[[ Data for the task, beginning ]]

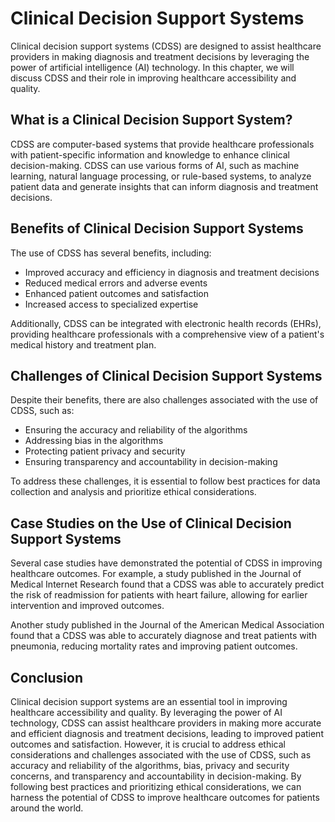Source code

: Clinical Decision Support Systems
======================================================================================================

Clinical decision support systems (CDSS) are designed to assist healthcare providers in making diagnosis and treatment decisions by leveraging the power of artificial intelligence (AI) technology. In this chapter, we will discuss CDSS and their role in improving healthcare accessibility and quality.

What is a Clinical Decision Support System?
-------------------------------------------

CDSS are computer-based systems that provide healthcare professionals with patient-specific information and knowledge to enhance clinical decision-making. CDSS can use various forms of AI, such as machine learning, natural language processing, or rule-based systems, to analyze patient data and generate insights that can inform diagnosis and treatment decisions.

Benefits of Clinical Decision Support Systems
---------------------------------------------

The use of CDSS has several benefits, including:

* Improved accuracy and efficiency in diagnosis and treatment decisions
* Reduced medical errors and adverse events
* Enhanced patient outcomes and satisfaction
* Increased access to specialized expertise

Additionally, CDSS can be integrated with electronic health records (EHRs), providing healthcare professionals with a comprehensive view of a patient's medical history and treatment plan.

Challenges of Clinical Decision Support Systems
-----------------------------------------------

Despite their benefits, there are also challenges associated with the use of CDSS, such as:

* Ensuring the accuracy and reliability of the algorithms
* Addressing bias in the algorithms
* Protecting patient privacy and security
* Ensuring transparency and accountability in decision-making

To address these challenges, it is essential to follow best practices for data collection and analysis and prioritize ethical considerations.

Case Studies on the Use of Clinical Decision Support Systems
------------------------------------------------------------

Several case studies have demonstrated the potential of CDSS in improving healthcare outcomes. For example, a study published in the Journal of Medical Internet Research found that a CDSS was able to accurately predict the risk of readmission for patients with heart failure, allowing for earlier intervention and improved outcomes.

Another study published in the Journal of the American Medical Association found that a CDSS was able to accurately diagnose and treat patients with pneumonia, reducing mortality rates and improving patient outcomes.

Conclusion
----------

Clinical decision support systems are an essential tool in improving healthcare accessibility and quality. By leveraging the power of AI technology, CDSS can assist healthcare providers in making more accurate and efficient diagnosis and treatment decisions, leading to improved patient outcomes and satisfaction. However, it is crucial to address ethical considerations and challenges associated with the use of CDSS, such as accuracy and reliability of the algorithms, bias, privacy and security concerns, and transparency and accountability in decision-making. By following best practices and prioritizing ethical considerations, we can harness the potential of CDSS to improve healthcare outcomes for patients around the world.
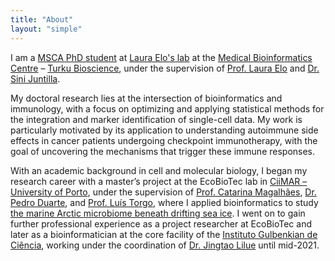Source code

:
 ```yaml
---
title: "About"
layout: "simple"
---
```


I am a [MSCA PhD student](https://www.enlight-ten.eu) at [Laura Elo's lab](https://bioscience.fi/research/computational-biomedicine) at the <a href="https://elolab.utu.fi" target="_blank">Medical Bioinformatics Centre</a> – <a href="https://bioscience.fi" target="_blank">Turku Bioscience</a>, under the supervision of [Prof. Laura Elo](https://scholar.google.com/citations?user=w9qgsIcAAAAJ) and [Dr. Sini Juntilla](https://scholar.google.com/citations?hl=en&user=KCc6UEAAAAAJ).

My doctoral research lies at the intersection of bioinformatics and immunology, with a focus on optimizing and applying statistical methods for the integration and marker identification of single-cell data. My work is particularly motivated by its application to understanding autoimmune side effects in cancer patients undergoing checkpoint immunotherapy, with the goal of uncovering the mechanisms that trigger these immune responses.

With an academic background in cell and molecular biology, I began my research career with a master’s project at the EcoBioTec lab in [CiiMAR – University of Porto](https://www.ciimar.up.pt), under the supervision of [Prof. Catarina Magalhães](https://www.ciimar.up.pt/teams/microbiome-ecology-and-biogeochemistry), [Dr. Pedro Duarte](https://orcid.org/0000-0001-7461-605X), and [Prof. Luís Torgo](https://web.cs.dal.ca/~ltorgo), where I applied bioinformatics to study [the marine Arctic microbiome beneath drifting sea ice](https://repositorio-aberto.up.pt/handle/10216/110665). I went on to gain further professional experience as a project researcher at EcoBioTec and later as a bioinformatician at the core facility of the [Instituto Gulbenkian de Ciência](https://gimm.pt), working under the coordination of [Dr. Jingtao Lilue](https://scholar.google.com/citations?user=fENcmP8AAAAJ) until mid-2021.

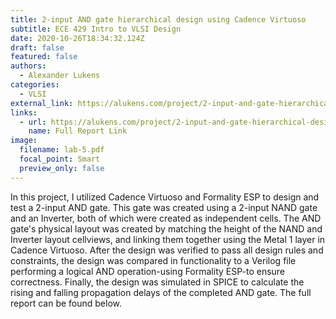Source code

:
 ```yaml
---
title: 2-input AND gate hierarchical design using Cadence Virtuoso
subtitle: ECE 429 Intro to VLSI Design
date: 2020-10-26T18:34:32.124Z
draft: false
featured: false
authors:
  - Alexander Lukens
categories:
  - VLSI
external_link: https://alukens.com/project/2-input-and-gate-hierarchical-design-using-cadence-virtuoso/index-1/
links:
  - url: https://alukens.com/project/2-input-and-gate-hierarchical-design-using-cadence-virtuoso/lab-5.pdf/
    name: Full Report Link
image:
  filename: lab-5.pdf
  focal_point: Smart
  preview_only: false
---
```

In this project, I utilized Cadence Virtuoso and Formality ESP to design and test a 2-input AND gate. This gate was created using a 2-input NAND gate and an Inverter, both of which were created as independent cells. The AND gate's physical layout was created by matching the height of the NAND and Inverter layout cellviews, and linking them together using the Metal 1 layer in Cadence Virtuoso. After the design was verified to pass all design rules and constraints, the design was compared in functionality to a Verilog file performing a logical AND operation-using Formality ESP-to ensure correctness. Finally, the design was simulated in SPICE to calculate the rising and falling propagation delays of the completed AND gate. The full report can be found below.
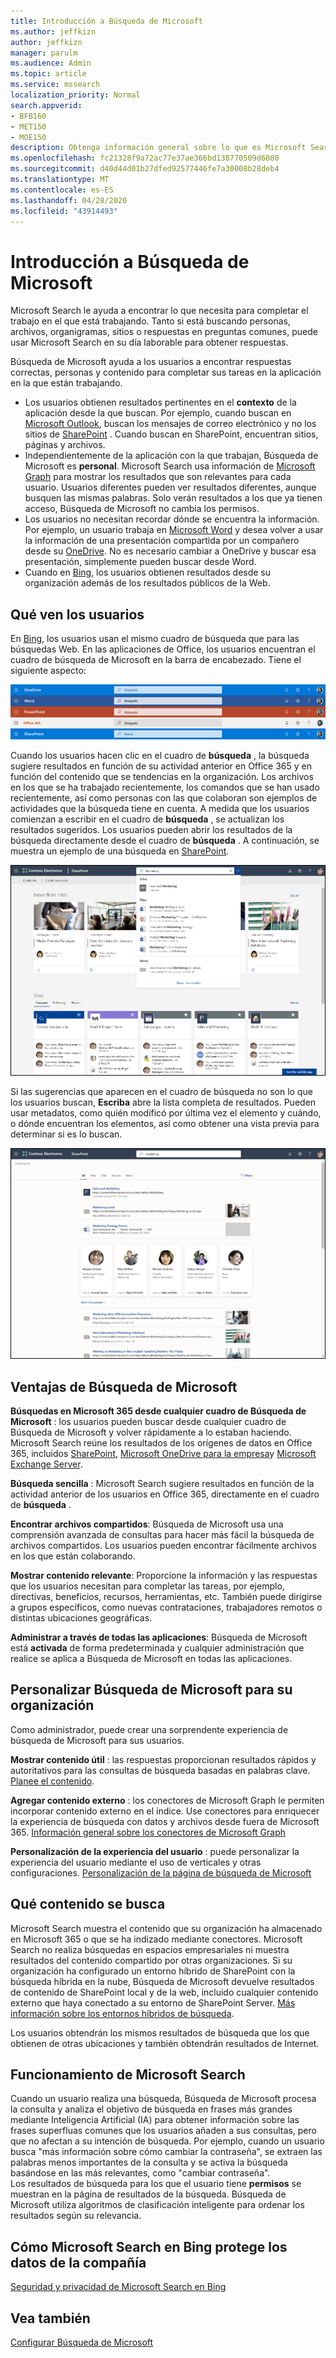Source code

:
 ```yaml
---
title: Introducción a Búsqueda de Microsoft
ms.author: jeffkizn
author: jeffkizn
manager: parulm
ms.audience: Admin
ms.topic: article
ms.service: mssearch
localization_priority: Normal
search.appverid:
- BFB160
- MET150
- MOE150
description: Obtenga información general sobre lo que es Microsoft Search, sus ventajas y las aplicaciones compatibles con Microsoft Search.
ms.openlocfilehash: fc21328f9a72ac77e37ae366bd138770509d6080
ms.sourcegitcommit: d40d44d01b27dfed92577446fe7a30008b28deb4
ms.translationtype: MT
ms.contentlocale: es-ES
ms.lasthandoff: 04/28/2020
ms.locfileid: "43914493"
---
```

# <a name="overview-of-microsoft-search"></a>Introducción a Búsqueda de Microsoft

Microsoft Search le ayuda a encontrar lo que necesita para completar el trabajo en el que está trabajando. Tanto si está buscando personas, archivos, organigramas, sitios o respuestas en preguntas comunes, puede usar Microsoft Search en su día laborable para obtener respuestas.

Búsqueda de Microsoft ayuda a los usuarios a encontrar respuestas correctas, personas y contenido para completar sus tareas en la aplicación en la que están trabajando.

- Los usuarios obtienen resultados pertinentes en el **contexto** de la aplicación desde la que buscan. Por ejemplo, cuando buscan en [Microsoft Outlook](https://www.microsoft.com/outlook), buscan los mensajes de correo electrónico y no los sitios de [SharePoint](http://sharepoint.com/) . Cuando buscan en SharePoint, encuentran sitios, páginas y archivos.
- Independientemente de la aplicación con la que trabajan, Búsqueda de Microsoft es **personal**. Microsoft Search usa información de [Microsoft Graph](https://developer.microsoft.com/graph/) para mostrar los resultados que son relevantes para cada usuario. Usuarios diferentes pueden ver resultados diferentes, aunque busquen las mismas palabras. Solo verán resultados a los que ya tienen acceso, Búsqueda de Microsoft no cambia los permisos.
- Los usuarios no necesitan recordar dónde se encuentra la información. Por ejemplo, un usuario trabaja en [Microsoft Word](https://products.office.com/word) y desea volver a usar la información de una presentación compartida por un compañero desde su [OneDrive](https://onedrive.live.com/about/). No es necesario cambiar a OneDrive y buscar esa presentación, simplemente pueden buscar desde Word.
- Cuando en [Bing](https://bing.com), los usuarios obtienen resultados desde su organización además de los resultados públicos de la Web.

## <a name="what-users-see"></a>Qué ven los usuarios

En [Bing](https://bing.com), los usuarios usan el mismo cuadro de búsqueda que para las búsquedas Web. En las aplicaciones de Office, los usuarios encuentran el cuadro de búsqueda de Microsoft en la barra de encabezado. Tiene el siguiente aspecto:

![Capturas de pantalla de ventanas de aplicaciones con el cuadro de Búsqueda de Microsoft en la barra del encabezado](media/Headings_520.png)

Cuando los usuarios hacen clic en el cuadro de **búsqueda** , la búsqueda sugiere resultados en función de su actividad anterior en Office 365 y en función del contenido que se tendencias en la organización. Los archivos en los que se ha trabajado recientemente, los comandos que se han usado recientemente, así como personas con las que colaboran son ejemplos de actividades que la búsqueda tiene en cuenta. A medida que los usuarios comienzan a escribir en el cuadro de **búsqueda** , se actualizan los resultados sugeridos. Los usuarios pueden abrir los resultados de la búsqueda directamente desde el cuadro de **búsqueda** . A continuación, se muestra un ejemplo de una búsqueda en [SharePoint](http://sharepoint.com/).

![Capturas de pantalla del cuadro de Búsqueda de Microsoft con una consulta y los resultados sugeridos](media/SERP_text_520.png)

Si las sugerencias que aparecen en el cuadro de búsqueda no son lo que los usuarios buscan, **Escriba** abre la lista completa de resultados. Pueden usar metadatos, como quién modificó por última vez el elemento y cuándo, o dónde encuentran los elementos, así como obtener una vista previa para determinar si es lo buscan.

![Capturas de pantalla de página de resultados de Búsqueda de Microsoft](media/search_box.png)

## <a name="benefits-of-microsoft-search"></a>Ventajas de Búsqueda de Microsoft

**Búsquedas en Microsoft 365 desde cualquier cuadro de Búsqueda de Microsoft** : los usuarios pueden buscar desde cualquier cuadro de Búsqueda de Microsoft y volver rápidamente a lo estaban haciendo. Microsoft Search reúne los resultados de los orígenes de datos en Office 365, incluidos [SharePoint](http://sharepoint.com/), [Microsoft OneDrive para la empresa](https://onedrive.live.com/about/business/)y [Microsoft Exchange Server](https://products.office.com/exchange/microsoft-exchange-server).

**Búsqueda sencilla** : Microsoft Search sugiere resultados en función de la actividad anterior de los usuarios en Office 365, directamente en el cuadro de **búsqueda** .

**Encontrar archivos compartidos**: Búsqueda de Microsoft usa una comprensión avanzada de consultas para hacer más fácil la búsqueda de archivos compartidos. Los usuarios pueden encontrar fácilmente archivos en los que están colaborando.

**Mostrar contenido relevante**: Proporcione la información y las respuestas que los usuarios necesitan para completar las tareas, por ejemplo, directivas, beneficios, recursos, herramientas, etc. También puede dirigirse a grupos específicos, como nuevas contrataciones, trabajadores remotos o distintas ubicaciones geográficas.

**Administrar a través de todas las aplicaciones**: Búsqueda de Microsoft está **activada** de forma predeterminada y cualquier administración que realice se aplica a Búsqueda de Microsoft en todas las aplicaciones.

## <a name="tailoring-microsoft-search-to-your-organization"></a>Personalizar Búsqueda de Microsoft para su organización

Como administrador, puede crear una sorprendente experiencia de búsqueda de Microsoft para sus usuarios.

**Mostrar contenido útil** : las respuestas proporcionan resultados rápidos y autoritativos para las consultas de búsqueda basadas en palabras clave. [Planee el contenido](plan-your-content.md).

**Agregar contenido externo** : los conectores de Microsoft Graph le permiten incorporar contenido externo en el índice. Use conectores para enriquecer la experiencia de búsqueda con datos y archivos desde fuera de Microsoft 365. [Información general sobre los conectores de Microsoft Graph](connectors-overview.md)

**Personalización de la experiencia del usuario** : puede personalizar la experiencia del usuario mediante el uso de verticales y otras configuraciones. [Personalización de la página de búsqueda de Microsoft](customize-search-page.md)

## <a name="what-content-is-searched"></a>Qué contenido se busca

Microsoft Search muestra el contenido que su organización ha almacenado en Microsoft 365 o que se ha indizado mediante conectores. Microsoft Search no realiza búsquedas en espacios empresariales ni muestra resultados del contenido compartido por otras organizaciones. Si su organización ha configurado un entorno híbrido de SharePoint con la búsqueda híbrida en la nube, Búsqueda de Microsoft devuelve resultados de contenido de SharePoint local y de la web, incluido cualquier contenido externo que haya conectado a su entorno de SharePoint Server. [Más información sobre los entornos híbridos de búsqueda](https://docs.microsoft.com/sharepoint/hybrid/learn-about-cloud-hybrid-search-for-sharepoint).

Los usuarios obtendrán los mismos resultados de búsqueda que los que obtienen de otras ubicaciones y también obtendrán resultados de Internet.

## <a name="how-microsoft-search-works"></a>Funcionamiento de Microsoft Search

Cuando un usuario realiza una búsqueda, Búsqueda de Microsoft procesa la consulta y analiza el objetivo de búsqueda en frases más grandes mediante Inteligencia Artificial (IA) para obtener información sobre las frases superfluas comunes que los usuarios añaden a sus consultas, pero que no afectan a su intención de búsqueda. Por ejemplo, cuando un usuario busca "más información sobre cómo cambiar la contraseña", se extraen las palabras menos importantes de la consulta y se activa la búsqueda basándose en las más relevantes, como "cambiar contraseña".  
Los resultados de búsqueda para los que el usuario tiene **permisos** se muestran en la página de resultados de la búsqueda. Búsqueda de Microsoft utiliza algoritmos de clasificación inteligente para ordenar los resultados según su relevancia.

## <a name="how-microsoft-search-in-bing-protects-your-company-data"></a>Cómo Microsoft Search en Bing protege los datos de la compañía

[Seguridad y privacidad de Microsoft Search en Bing](security-for-search.md)

## <a name="see-also"></a>Vea también

[Configurar Búsqueda de Microsoft](setup-microsoft-search.md)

[[ Data for the task, end ]]

Go through the data above and find the lines with the word "plan". Copy each of those lines.

Additionally, CDSS can be integrated with electronic health records (EHRs), providing healthcare professionals with a comprehensive view of a patient's medical history and treatment plan.
**Mostrar contenido útil** : las respuestas proporcionan resultados rápidos y autoritativos para las consultas de búsqueda basadas en palabras clave. [Planee el contenido](plan-your-content.md).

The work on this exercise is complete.